The National Portrait Gallery Launches Online Catalogue of Artist George Frederic Watts' Letters
The National Portrait Gallery has completed a major online catalogue of the personal and professional correspondence of the renowned nineteenth-century British artist George Frederic Watts (1817-1904), enabling, for the first time, world-wide access to the stories behind his remarkable life and career.
The nine-month project, funded by the National Cataloguing Grants Programme for Archives, has included the transcription of 1,446 letters and notes written to, or received by, Watts. The Collection reveals the professional and personal relationships of one of Britain's most significant artists, providing an invaluable source of material for researchers, students and those with an interest in British art in the nineteenth century.
Watts is celebrated for his portraits of eminent Victorians, known as his 'Hall of Fame' series, and the letters in the Collection, held in the Gallery's Heinz Archive and Library, reflect the impressive artistic, political, academic and social circles in which he moved. From his London residence, Little Holland House, where he lived with the bohemian Prinsep family, Watts corresponded with the Victorian elite and counted many 'celebrities' of the time his close friends, including William Ewart Gladstone, Dante Gabriel Rossetti, Alfred Tennyson, John Everett Millais, Cecil Rhodes, Cardinal Manning, Julia Margaret Cameron and James Martineau.
Other highlights of the Collection include letters revealing the ideas behind his magnificent symbolist paintings; hundreds of letters between Watts and his art supplier, Winsor and Newton, detailing the secrets of his artistic practice and unusual techniques; and correspondence regarding his exhibitions, including one of over 200 of his works in 1881-82, which was the first ever retrospective of any living British artist, and another in New York in 1884-85. Other letters of interest record appointments for sittings, social engagements and his physical health.
The letters were compiled by Watts's second wife Mary Seton Watts (1849-1938) following her husband's death, in preparation for her biography of him, published in 1912. In July 1905, Mary Watts advertised for the loan of Watts's letters, intending to make copies for biographical research. The correspondence, both original and copied, was arranged and pasted into 15 albums, of which the National Portrait Gallery acquired 14, plus many loose letters.
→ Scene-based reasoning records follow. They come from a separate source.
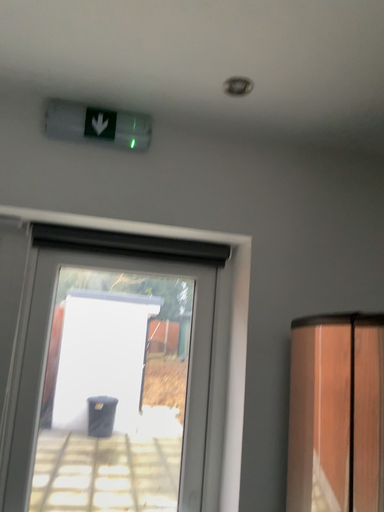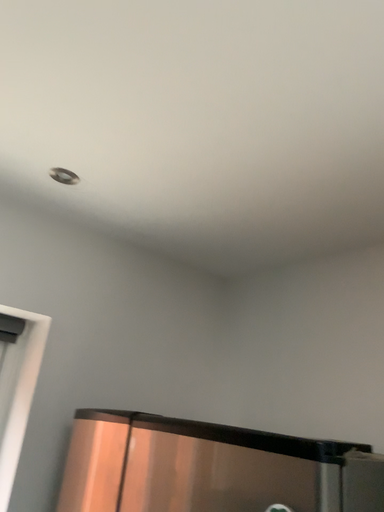
Question: How did the camera likely rotate when shooting the video?

Choices:
 (A) rotated right
 (B) rotated left

Answer: (A)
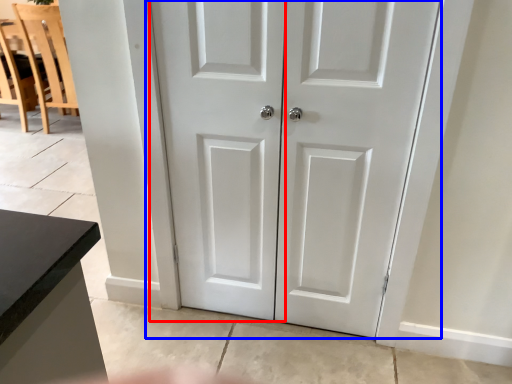
Question: Which object appears farthest to the camera in this image, screen door (highlighted by a red box) or door (highlighted by a blue box)?

Choices:
 (A) screen door
 (B) door

Answer: (A)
The Heinz Archive and Library of the National Portrait Gallery, London, documents the history of the institution and its activities, and is the leading centre for research in the field of British portraiture. It also includes archive collections acquired from external sources, including the papers of key portrait artists and art historians. The Watts Collection is one of the most significant of these collections.